**Text passage:**
Previous studies have shown that endothelial HIF-1α is a key regulatory signal for coupling angiogenesis and osteogenesis. We then examined whether the promotion of endothelial cell function by metformin under hypoxia was HIF-1α signaling dependent. We used siRNA to interfere with HIF-1α expression in hypoxia-cultured HMECs. si-HIF-1α #1 had the highest silencing efficiency and was selected for the following experiment (Fig. 4a). HIF-1α expression and that of the downstream genes Vegfa and Lrg1 were examined after exposure to metformin. RT‒qPCR results showed that transcription of HIF-1α and these two proangiogenic genes could no longer be increased by metformin after HIF-1α knockdown (Fig. 4b).

**Records shown:**
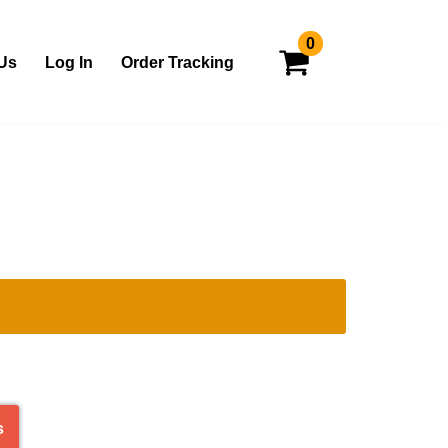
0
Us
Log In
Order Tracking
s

---

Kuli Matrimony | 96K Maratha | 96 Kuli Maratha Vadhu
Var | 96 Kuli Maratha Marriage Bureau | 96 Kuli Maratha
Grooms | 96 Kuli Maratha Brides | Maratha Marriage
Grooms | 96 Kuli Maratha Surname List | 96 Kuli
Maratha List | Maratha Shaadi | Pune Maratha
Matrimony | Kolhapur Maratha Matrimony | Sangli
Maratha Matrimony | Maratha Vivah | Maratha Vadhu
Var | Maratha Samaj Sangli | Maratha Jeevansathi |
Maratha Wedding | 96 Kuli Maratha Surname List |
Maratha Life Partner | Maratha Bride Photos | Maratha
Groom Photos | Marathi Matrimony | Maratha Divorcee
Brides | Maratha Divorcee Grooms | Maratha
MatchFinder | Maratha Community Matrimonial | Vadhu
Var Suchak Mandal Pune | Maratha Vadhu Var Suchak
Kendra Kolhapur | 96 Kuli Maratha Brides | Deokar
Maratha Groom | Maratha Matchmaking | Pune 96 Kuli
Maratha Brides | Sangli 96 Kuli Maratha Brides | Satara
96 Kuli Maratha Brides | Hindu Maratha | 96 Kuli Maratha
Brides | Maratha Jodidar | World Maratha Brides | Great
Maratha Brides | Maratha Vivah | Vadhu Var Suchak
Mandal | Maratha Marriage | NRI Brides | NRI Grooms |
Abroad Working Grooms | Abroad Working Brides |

**Problem statement:**
Answer these questions using the passage on HIF-1α and metformin:
1. Which siRNA was chosen for the following experiment?
2. Which two downstream genes of HIF-1α were examined?
3. Which method showed that metformin could no longer increase their transcription after HIF-1α knockdown?

**Answer box:**
1. si-HIF-1α #1
2. Vegfa and Lrg1
3. RT‒qPCR